Implementation of a temporal-aware (not growing) neural gas whose development mainly followed the description provided in the paper "Gamma-filter self-organising neural networks for unsupervised sequence processing." ( Estevez, P. A., et al.).
The neural gas is implemented to perform unsupervised learning on temporal sequences. Due to time constraints, only a simple training over the complete training set loaded from any of the provided training set files is performed. Most of parameters initialization values have been taken from the paper. In particular, K has been set to 1.
The file read_file_and_launch_train.py allows to launch the train method on the neural gas providing as input the data extracted from a selected training file in the same directory and normalized. A simple graphical representation of the “most frequent best matching units” is created at the end of the training and saved in the bmu_matrix.png file.
The neural gas has now been extended in order to perform classification tasks. As suggested in the paper
"Online labelling strategies for growing neural gas."
(Beyer, Oliver, and Philipp Cimiano. 2011), a labelling procedure has been added to the network. Following a simple frequency based method, the function assignes to each neuron a label corresponding to the category that has been most frequently "recognized" by the neuron.

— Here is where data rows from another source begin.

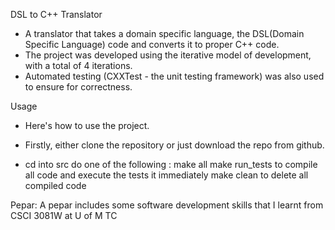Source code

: DSL to C++ Translator
- A translator that takes a domain specific language, the DSL(Domain Specific Language) code and converts it to proper C++ code.
- The project was developed using the iterative model of development, with a total of 4 iterations.
- Automated testing (CXXTest - the unit testing framework) was also used to ensure for correctness.

Usage
- Here's how to use the project.

- Firstly, either clone the repository or just download the repo from github.

- cd into src do one of the following :
  make all 
  make run_tests to compile all code and execute the tests it immediately
  make clean to delete all compiled code
  
Pepar: A pepar includes some software development skills that I learnt from CSCI 3081W at U of M TC
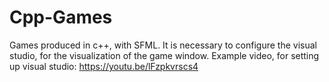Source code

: # Cpp-Games
Games produced in c++, with SFML.
It is necessary to configure the visual studio, 
for the visualization of the game window.
Example video, for setting up visual studio: https://youtu.be/lFzpkvrscs4

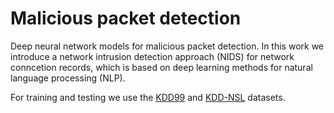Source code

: # Malicious packet detection
Deep neural network models for malicious packet detection.
In this work we introduce a network intrusion detection approach (NIDS) for network conncetion records, which is based on deep learning methods for natural language processing (NLP).

For training and testing we use the [KDD99](http://kdd.ics.uci.edu/databases/kddcup99/kddcup99.html) and [KDD-NSL](http://www.unb.ca/cic/datasets/nsl.html) datasets.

In order to perform the labelling two structures have been added to the neural gas: the category_counter_matrix, which stores the relative frequency of each category for each neuron (i.e. the number of times the neuron has been designed as the BMU for a data point of a specific category), and the neurons_labels_matrix, which stores the resulting label for each neuron. The neurons_labels_matrix is then populated based of the frequencies stored in the category_counter_matrix. The labels defined during the training phase are then used in the testing phase to classify category examples.
The user now can define the number of categories (2,4,8), the number of repetitions (20,30) and the number of examples to be used in the training phase. The training is performed on a the user-defined subset of the training data file, while the testing is performed on the whole relative testing file. The examples are always provided in a random order.
Other improvements:
- Higher parametrization
- Possibility to define an arbitrary value for K and to disable input normalization.